● **YOUR TASK**
Beginning at the line containing "focal_35mm: 45", restate each line of the listing below word for word until the last one has been given.

=== Section Start ===

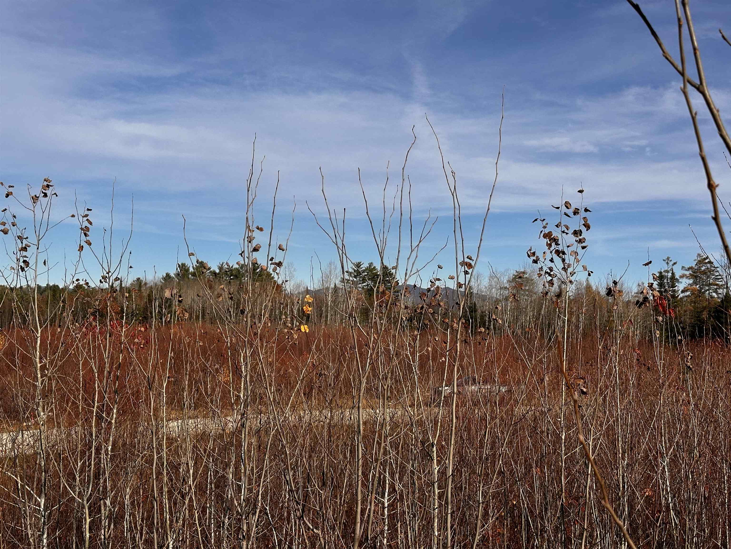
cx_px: 366
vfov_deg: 30.3
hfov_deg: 39.7
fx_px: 1014
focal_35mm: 48
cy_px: 274
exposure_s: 1/5556
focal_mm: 6.86
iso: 64
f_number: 1.78
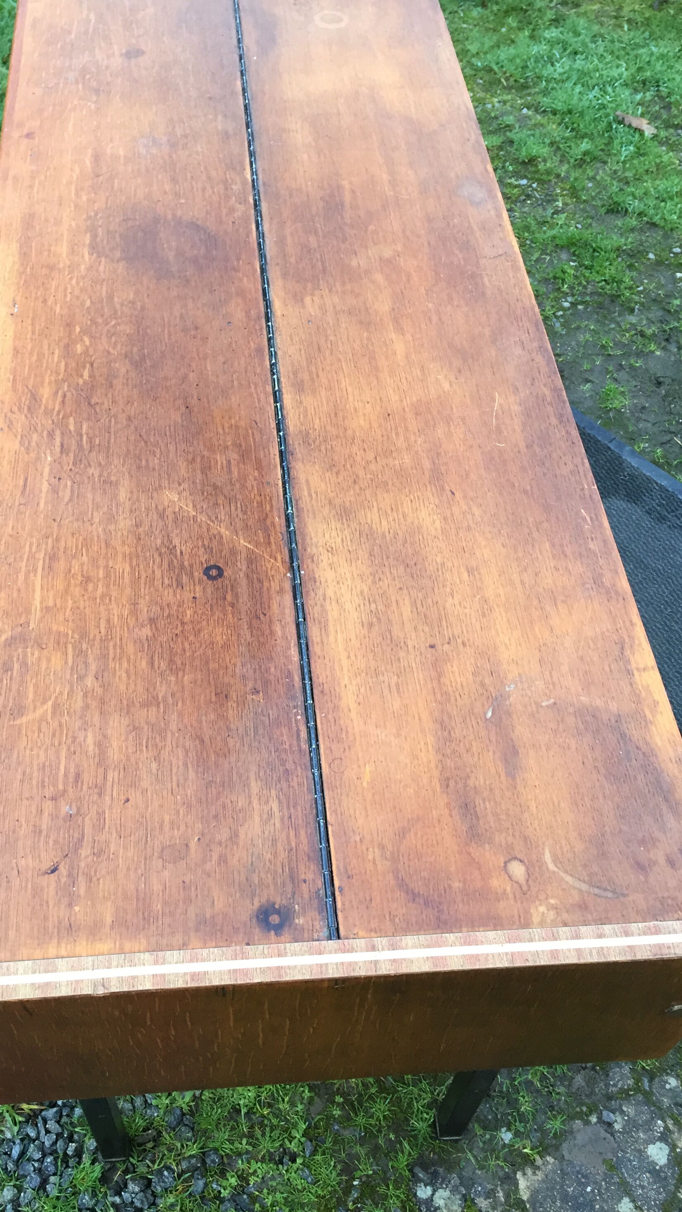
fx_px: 1125
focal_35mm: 35
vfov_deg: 56.6
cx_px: 281
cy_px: 559
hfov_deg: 33.6
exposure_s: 1/33
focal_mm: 4.15
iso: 50
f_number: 2.2
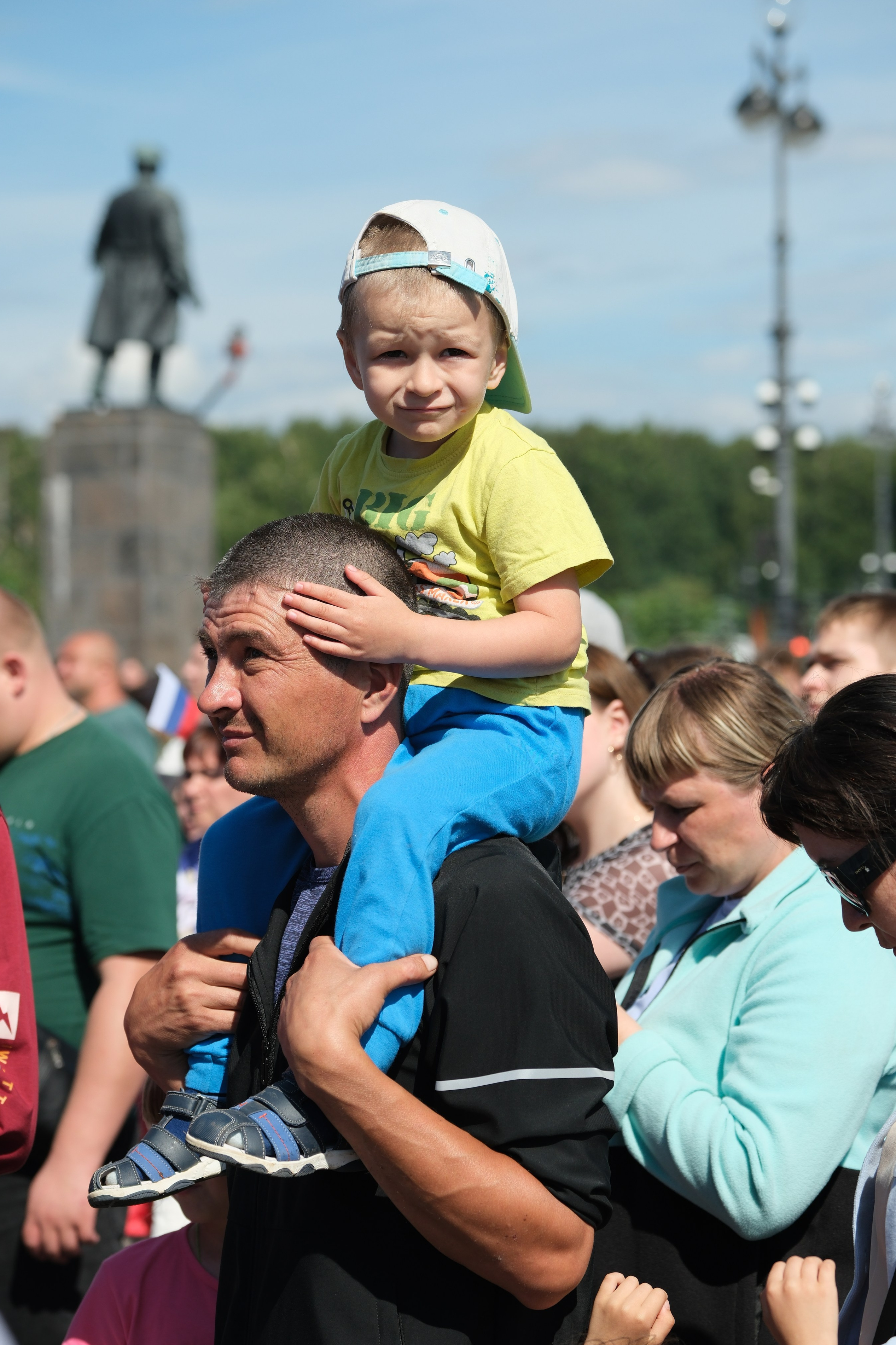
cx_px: 448
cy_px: 671
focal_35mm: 100
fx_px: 3734
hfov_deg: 13.7
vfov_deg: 20.4
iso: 250
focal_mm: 66
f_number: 4
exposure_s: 1/2000
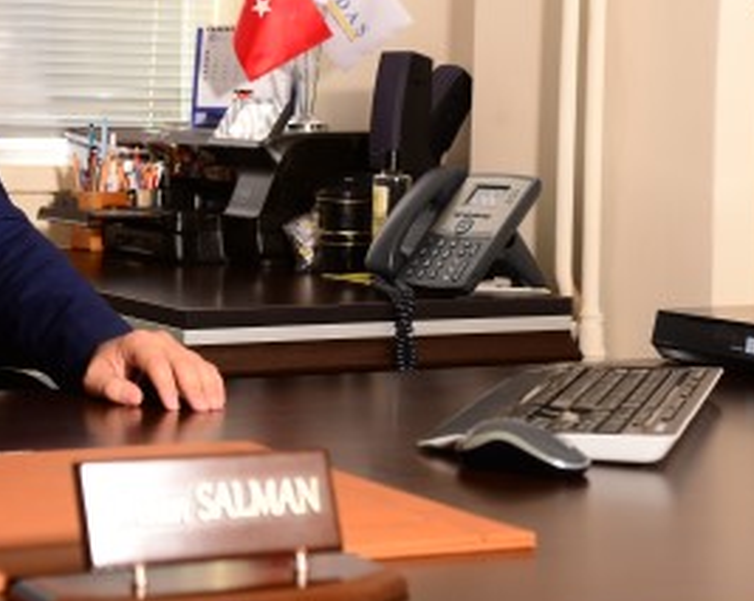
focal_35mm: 96
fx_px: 2140
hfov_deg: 19.5
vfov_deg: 15.9
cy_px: 175
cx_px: 40
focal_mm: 52
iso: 200
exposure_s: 1/80
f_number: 5
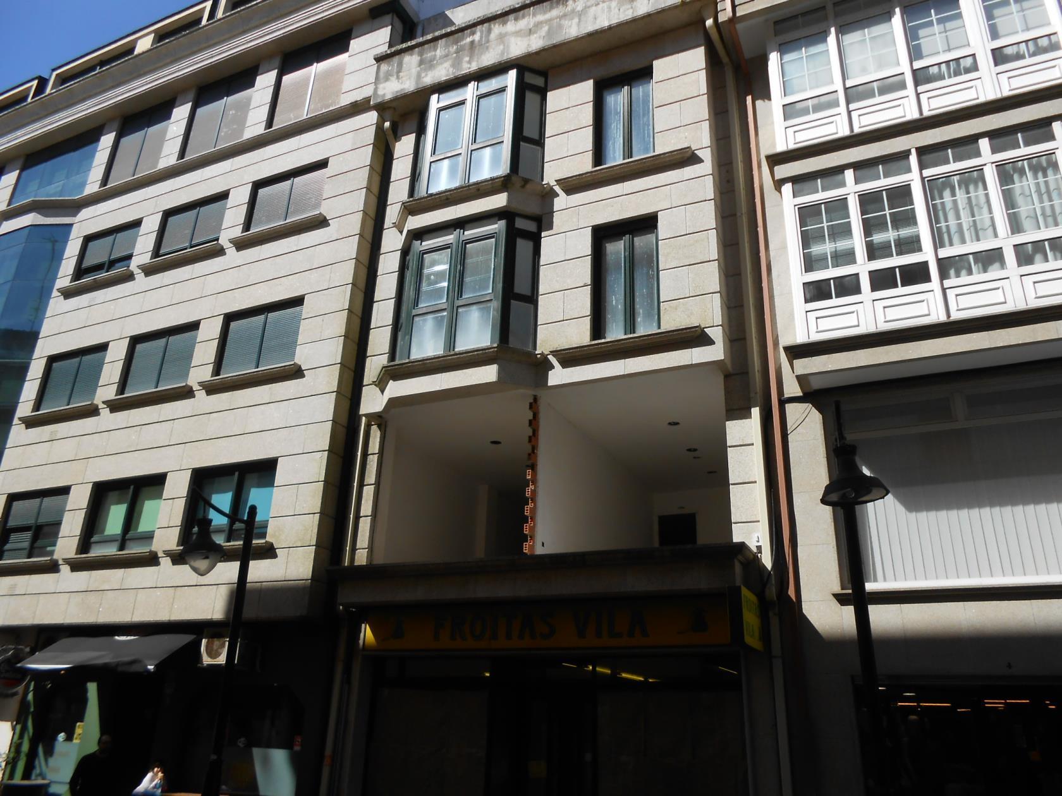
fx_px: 798
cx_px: 531
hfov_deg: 67.3
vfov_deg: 53.1
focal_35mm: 26
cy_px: 398
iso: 80
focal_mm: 4.6
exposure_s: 1/1000
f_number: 3.5
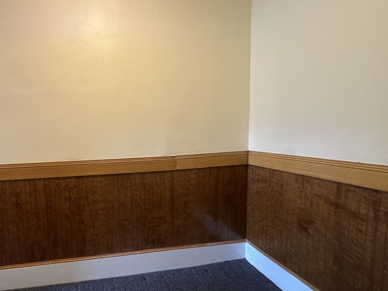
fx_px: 213
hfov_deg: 81.6
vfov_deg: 68.7
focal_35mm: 19
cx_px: 127
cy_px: 150
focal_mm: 2.22
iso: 500
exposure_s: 1/60
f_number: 2.2
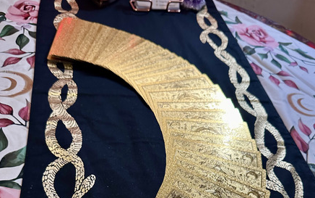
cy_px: 192
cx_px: 158
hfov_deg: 55.3
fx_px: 301
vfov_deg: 33.6
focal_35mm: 35
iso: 250
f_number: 1.78
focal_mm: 6.86
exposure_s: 1/60
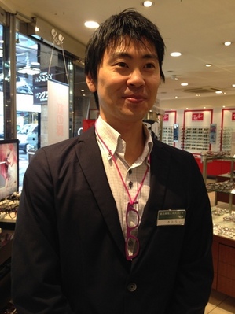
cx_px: 118
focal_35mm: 33
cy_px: 157
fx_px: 299
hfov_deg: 42.9
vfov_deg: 55.4
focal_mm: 4.12
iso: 50
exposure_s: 1/25
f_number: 2.4
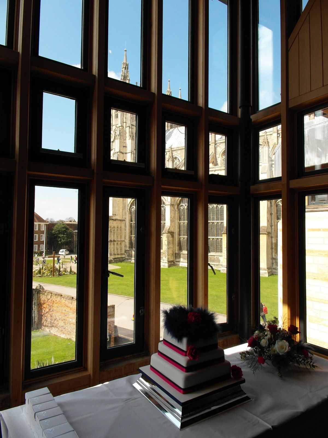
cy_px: 219
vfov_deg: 73.9
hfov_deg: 58.9
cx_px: 164
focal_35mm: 23
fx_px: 291
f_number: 4
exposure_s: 1/350
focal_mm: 4.1
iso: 100
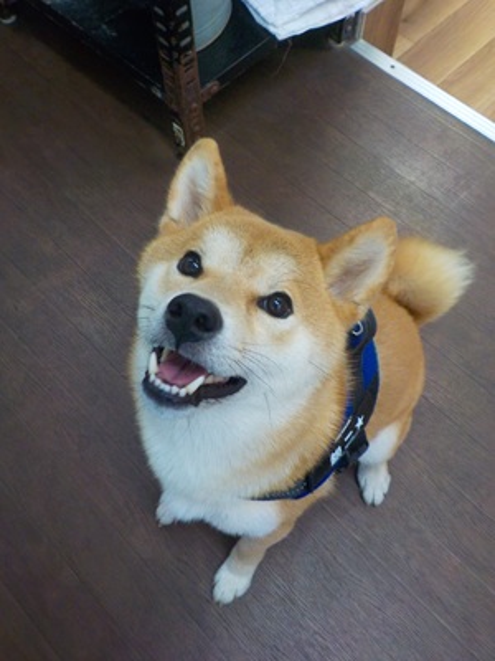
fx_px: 572
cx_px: 248
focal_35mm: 30
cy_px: 330
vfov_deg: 60.0
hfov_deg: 46.8
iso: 250
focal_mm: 4.1
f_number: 3.3
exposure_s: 1/30
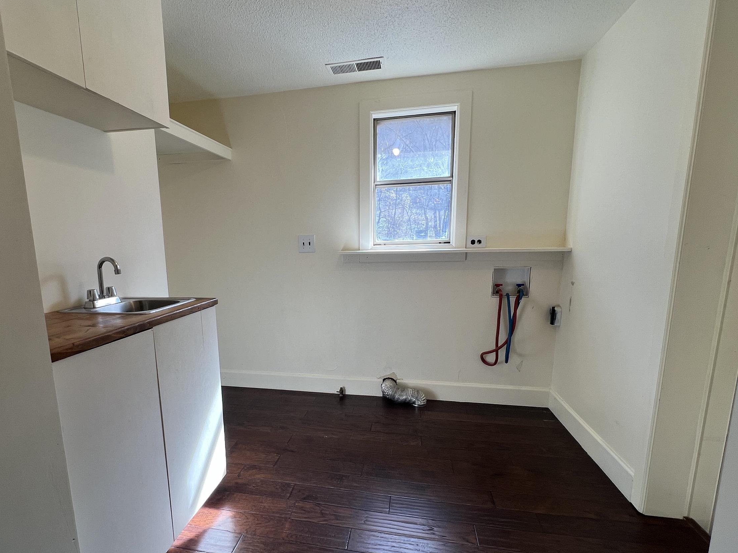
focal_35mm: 18
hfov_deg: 87.2
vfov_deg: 71.0
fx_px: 384
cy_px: 325
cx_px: 318
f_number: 1.8
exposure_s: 1/60
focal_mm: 1.57
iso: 32
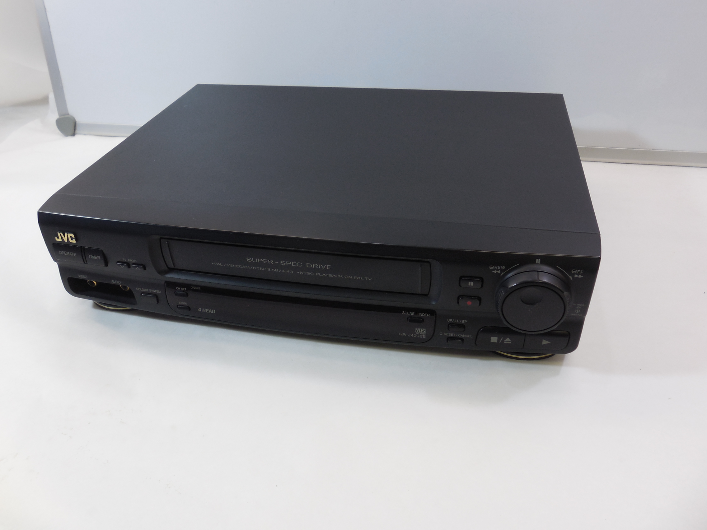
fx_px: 531
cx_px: 354
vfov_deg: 53.1
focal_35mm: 26
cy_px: 265
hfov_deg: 67.3
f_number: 3.5
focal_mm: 4.6
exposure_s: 1/30
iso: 125
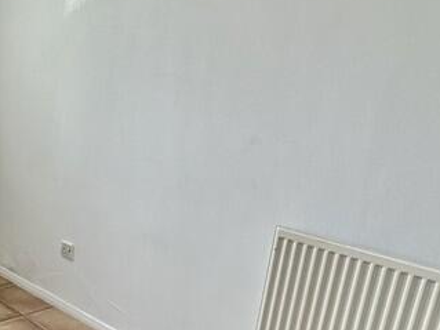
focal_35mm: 45
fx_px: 572
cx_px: -69
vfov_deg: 31.6
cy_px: 244
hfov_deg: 34.8
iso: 40
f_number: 2.2
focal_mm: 2.22
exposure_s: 1/100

=== Section End ===

● **SOLUTION TO THIS EXERCISE**
focal_35mm: 45
fx_px: 572
cx_px: -69
vfov_deg: 31.6
cy_px: 244
hfov_deg: 34.8
iso: 40
f_number: 2.2
focal_mm: 2.22
exposure_s: 1/100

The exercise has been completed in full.